Un an avant l’élection présidentielle, le pire n’est pas sûr, mais nous nous dirigeons imperturbablement vers lui. Dans quelle situation nous trouvons-nous ? À gauche, le Parti socialiste (PS) vient de rendre public un programme qui – même dans l’hypothèse où le PS une fois au pouvoir l’appliquerait – ne correspond absolument pas à l’urgence de la situation. Loin de rompre avec la domination du capital financier, il l’accompagne et le PS fait entendre une petite musique de fond sur l’air « il faudra faire des efforts nécessaires mais partagés », dans la continuité des plans d’austérité comme l’ont fait d’autres gouvernements sociaux-démocrates en Europe. Entre des candidats d’accord sur l’essentiel, la primaire du PS s’apparente à un concours de beauté qui sera tranché par les sondages.
Or, pour l’instant, les forces situées à gauche du PS pèsent malheureusement peu et ne seront probablement pas une alternative à sa domination en 2012. Tout laisse croire que la focalisation des grands médias sur la primaire socialiste empêchera, de surcroît, que soient entendus les contenus programmatiques qui contestent les orientations du PS. La progression électorale du Front national ne cessera pas comme par enchantement. Car, en l’absence de cette alternative, alors que ses thèmes sont banalisés par le discours sarkozyste et la politique gouvernementale, le FN relooké surfe sur la désespérance sociale.

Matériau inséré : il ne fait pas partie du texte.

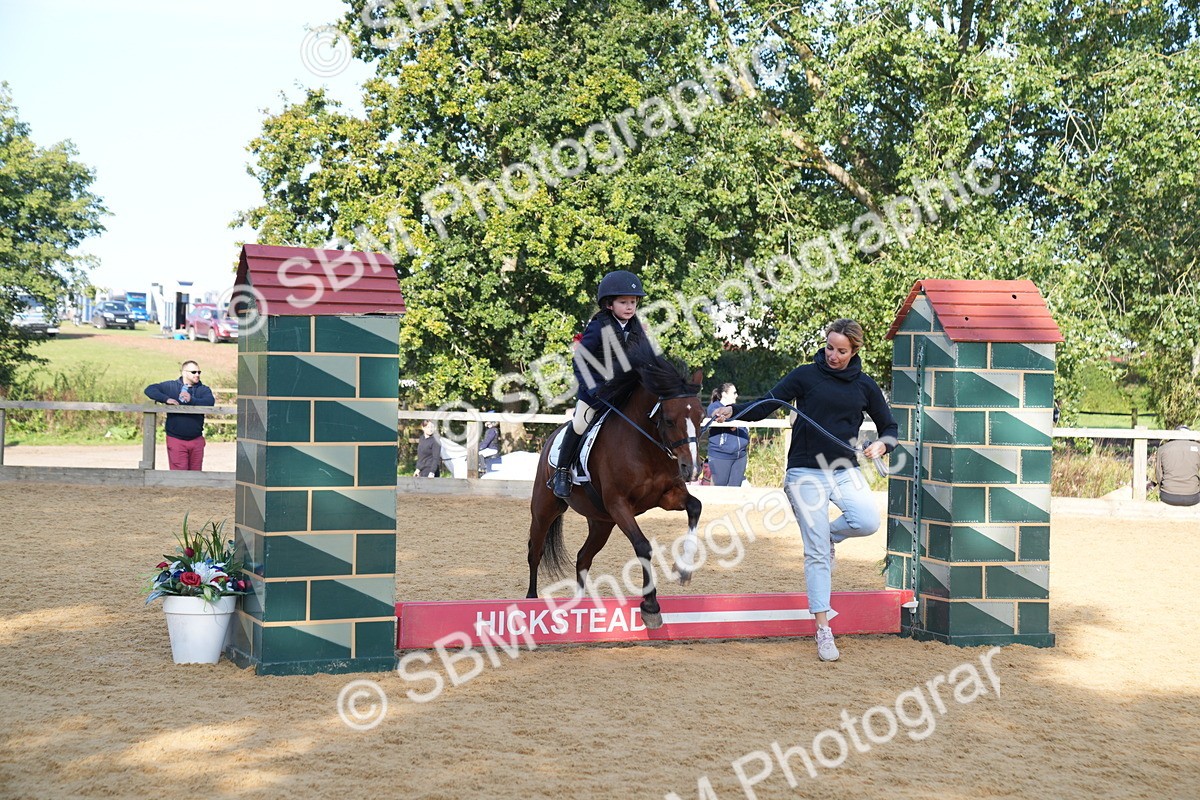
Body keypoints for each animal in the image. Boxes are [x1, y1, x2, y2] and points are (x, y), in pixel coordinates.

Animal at [526, 355, 705, 629]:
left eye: (701, 417)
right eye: (669, 420)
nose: (692, 468)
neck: (645, 444)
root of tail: (552, 436)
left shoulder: (666, 497)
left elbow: (695, 506)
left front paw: (684, 569)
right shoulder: (619, 504)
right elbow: (643, 546)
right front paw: (650, 606)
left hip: (602, 523)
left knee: (583, 557)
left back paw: (579, 605)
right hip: (545, 509)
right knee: (535, 551)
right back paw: (530, 601)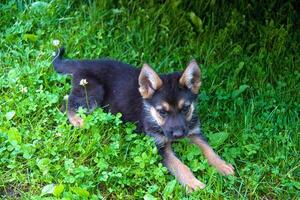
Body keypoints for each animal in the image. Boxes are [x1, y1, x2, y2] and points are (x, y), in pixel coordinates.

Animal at [53, 47, 234, 191]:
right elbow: (179, 165)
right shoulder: (160, 146)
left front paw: (222, 165)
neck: (152, 115)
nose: (178, 135)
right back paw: (78, 120)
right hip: (93, 91)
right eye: (162, 112)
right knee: (67, 103)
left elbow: (208, 149)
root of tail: (83, 63)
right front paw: (192, 183)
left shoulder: (194, 132)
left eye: (185, 108)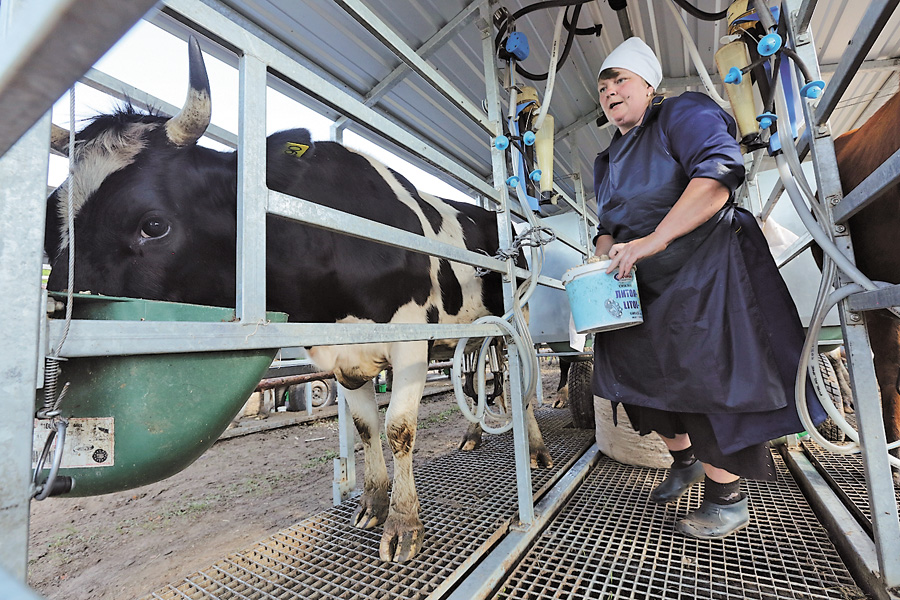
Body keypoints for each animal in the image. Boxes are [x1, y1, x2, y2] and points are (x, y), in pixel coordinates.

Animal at [45, 37, 552, 564]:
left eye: (153, 224)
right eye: (48, 229)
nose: (60, 318)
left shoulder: (410, 339)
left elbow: (399, 429)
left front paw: (404, 524)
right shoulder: (341, 358)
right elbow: (367, 427)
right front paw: (373, 503)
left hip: (517, 319)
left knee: (519, 382)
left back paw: (535, 450)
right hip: (473, 334)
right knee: (480, 380)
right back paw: (473, 435)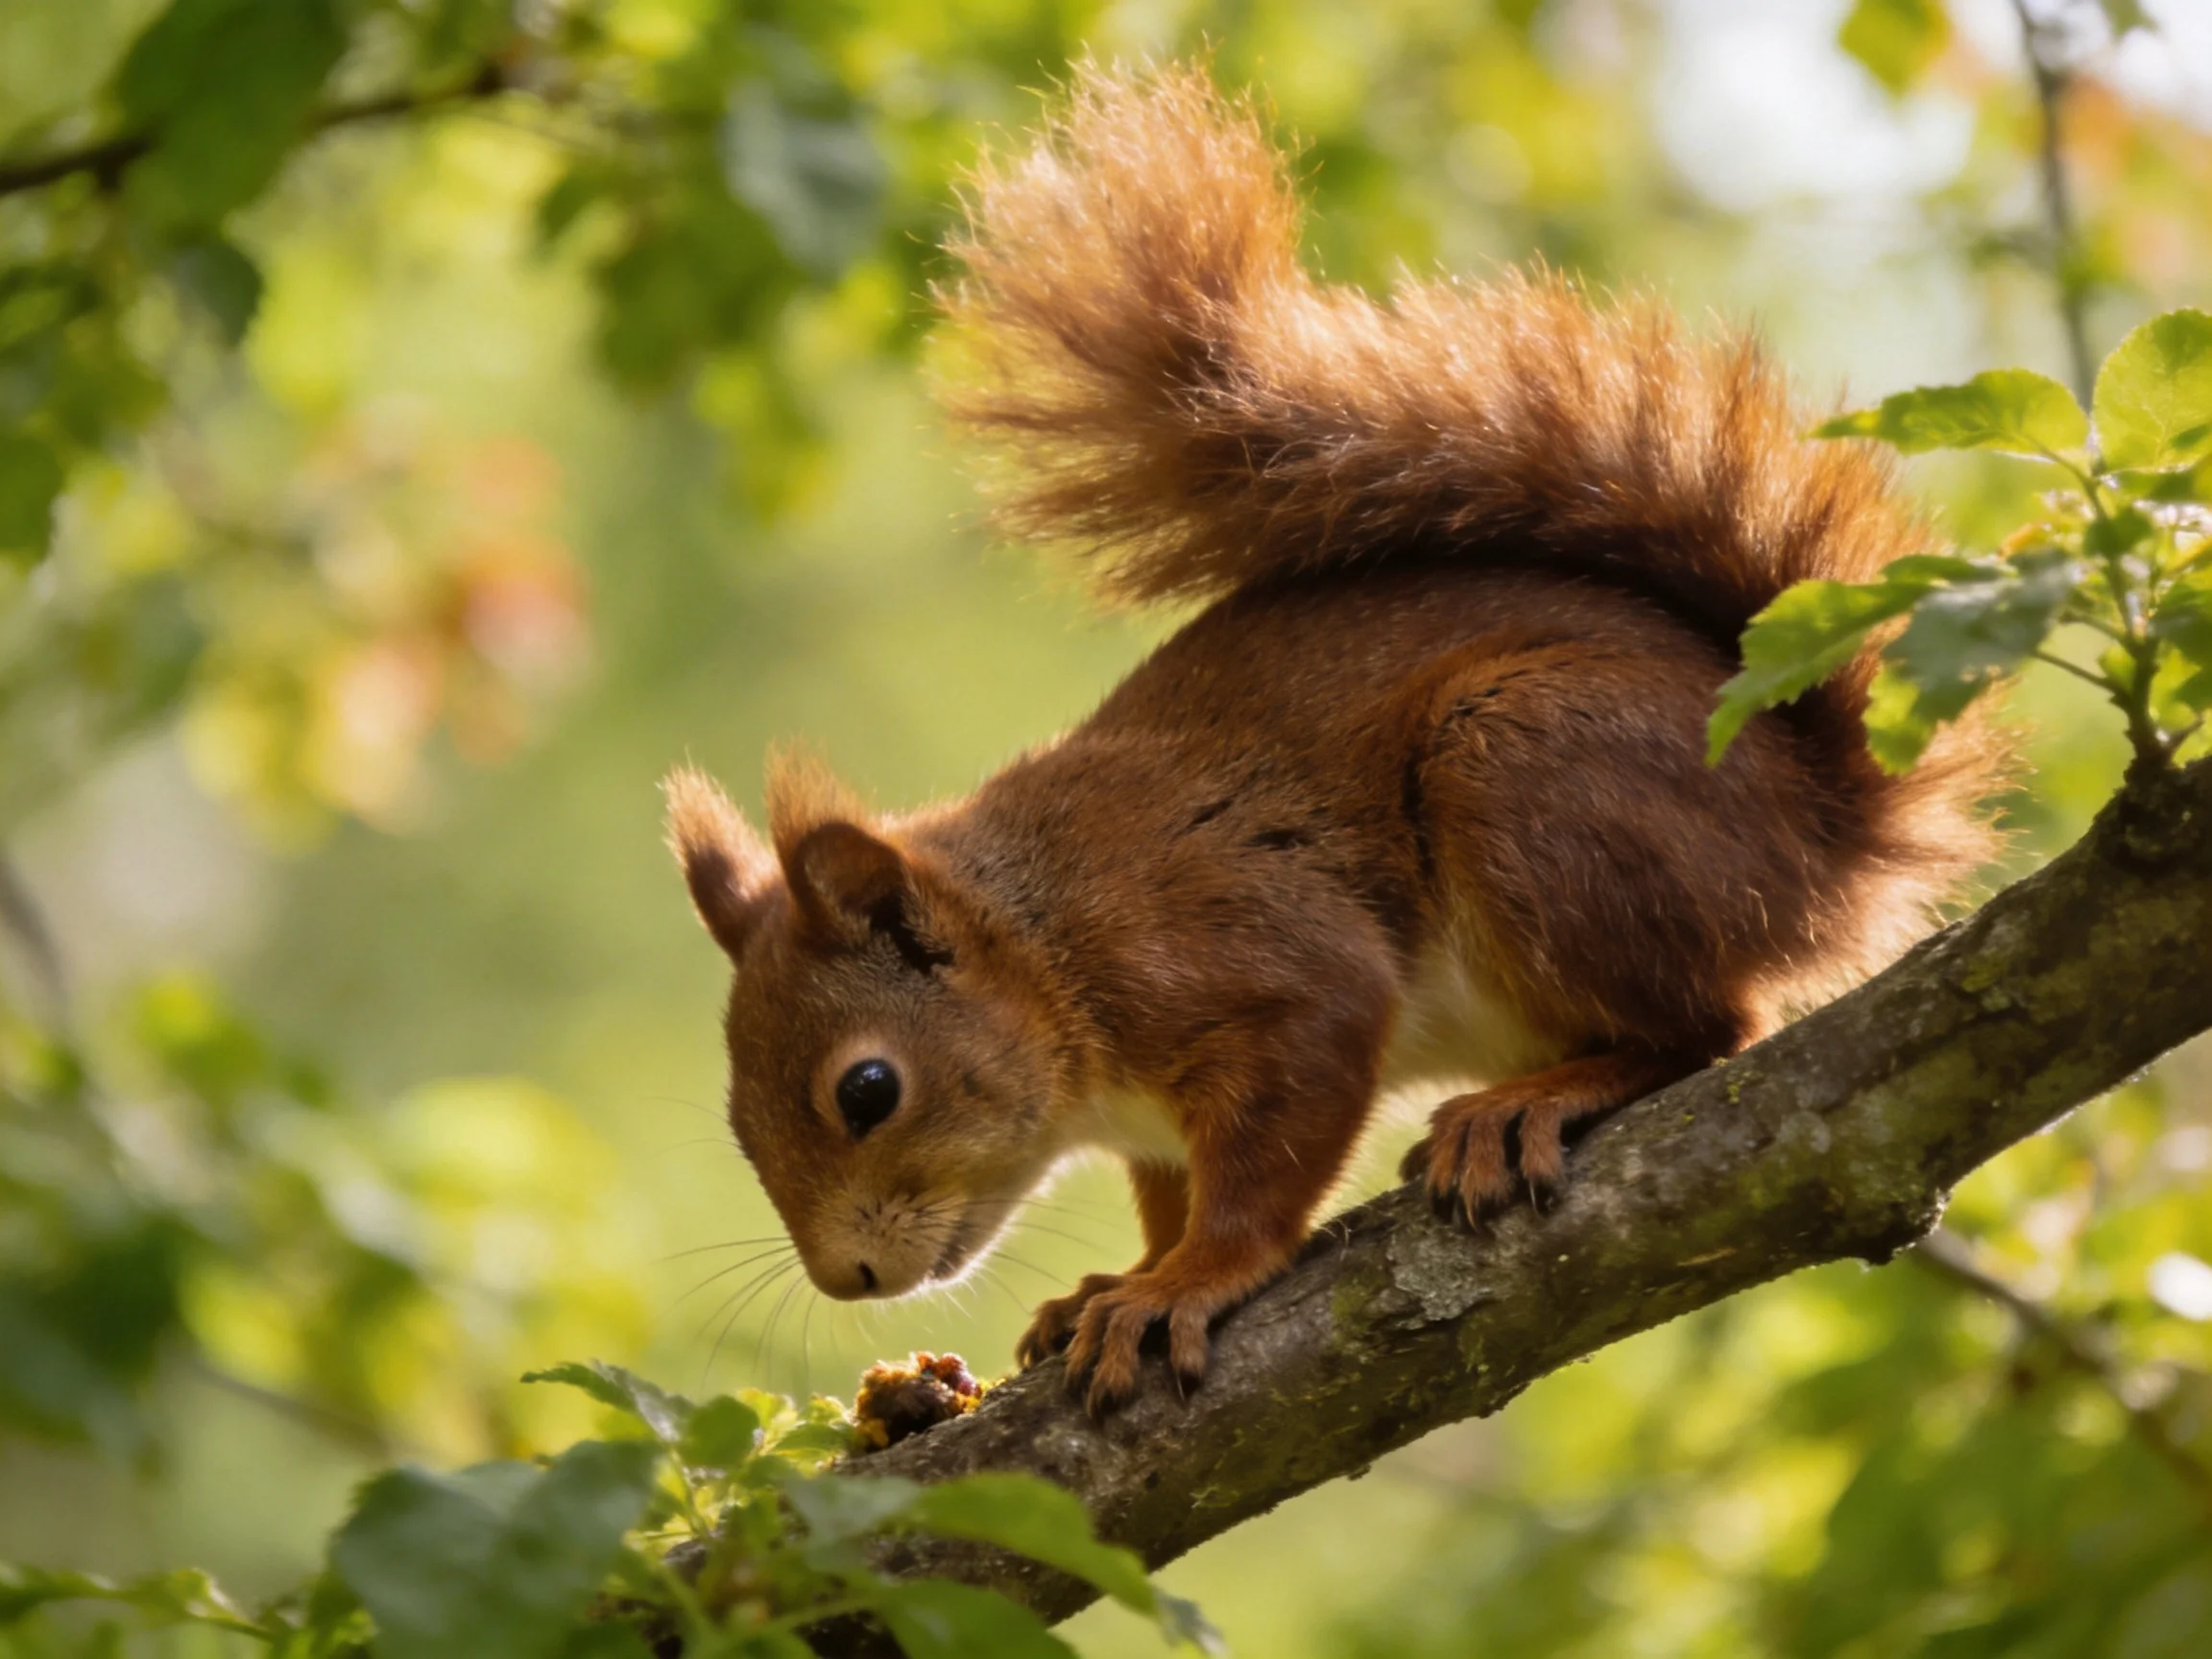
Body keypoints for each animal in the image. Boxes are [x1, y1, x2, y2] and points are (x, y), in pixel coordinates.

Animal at [663, 65, 2002, 1414]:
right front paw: (1116, 1281)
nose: (849, 1282)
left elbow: (1270, 1151)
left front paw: (1184, 1283)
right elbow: (1169, 1193)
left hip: (1530, 769)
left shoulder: (1251, 959)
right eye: (732, 1119)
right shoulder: (1156, 1125)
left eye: (867, 1089)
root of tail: (1826, 828)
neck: (1044, 942)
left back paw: (1529, 1104)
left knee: (1710, 1029)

Les forces de transformation sociale sont donc prises dans un étau. Soit, ce qui est le plus probable, il y a un vote utile massif pour le PS au premier tour de l’élection présidentielle. Son hégémonie en sera renforcée et il aura totalement les mains libres, les forces le contestant à gauche risquant d’être laminées. Il serait alors probable que les échéances électorales qui suivront soient encore plus favorables au FN parce que le PS aura refusé de répondre aux attentes sociales. Soit le réflexe vote utile ne l’emporte pas et la possibilité d’un second tour Sarkozy-Le Pen est tout à fait possible. Dans ce cadre, la situation serait pire qu’en 2002 car Marine Le Pen risque de faire un bon score au second tour. Le FN s’affirmerait alors comme une force politique crédible, sans même parler des conséquences de la réélection de Nicolas Sarkozy.
Comment écarter les pinces de la tenaille ? C’est l’objet de l’appel « Pour une insurrection civique et démocratique » (Libération du 20 avril et Politis du 28 avril). Il refuse de se focaliser sur la question du candidat, mais vise à faire en sorte que le débat se déplace sur le terrain du contenu des politiques à mener : « Le problème est moins la désignation d’un candidat que l’élaboration d’un vrai programme répondant aux besoins sociaux et écologiques, préparé et débattu par les citoyens. » Il s’agit donc de mettre en œuvre un processus démocratique qui pourrait se conclure par une votation citoyenne sur des priorités économiques, sociales et écologiques. Il s’agit d’essayer de faire vivre un débat politique qui, mobilisant l’électorat populaire, pourrait redonner des marges de manœuvre à tous ceux qui contestent la domination du social-libéralisme sur la gauche française, l’exemple à suivre étant celui de la campagne contre le TCE.
Une votation citoyenne massive sur des orientations de rupture avec le néolibéralisme transformera la donne politique et rouvrira le jeu politique. Cela ne résout certes pas la question du candidat à l’élection présidentielle mais peut transformer les conditions dans lesquelles elle se pose. Un tel processus, en faisant participer le « peuple de gauche » à l’élaboration du programme présenté à nos concitoyens, constituerait une avancée démocratique majeure. Il montrerait que la politique n’est pas l’affaire de professionnels ou d’experts censés être seuls capables d’appréhender la complexité du monde, mais que les citoyen(ne)s sont aussi qualifiées pour débattre et choisir entre des orientations politiques. L’image de la politique en serait transformée.
Par Jean-Marie Harribey (économiste), Pierre Khalfa (syndicaliste), et Willy Pelletier (sociologue).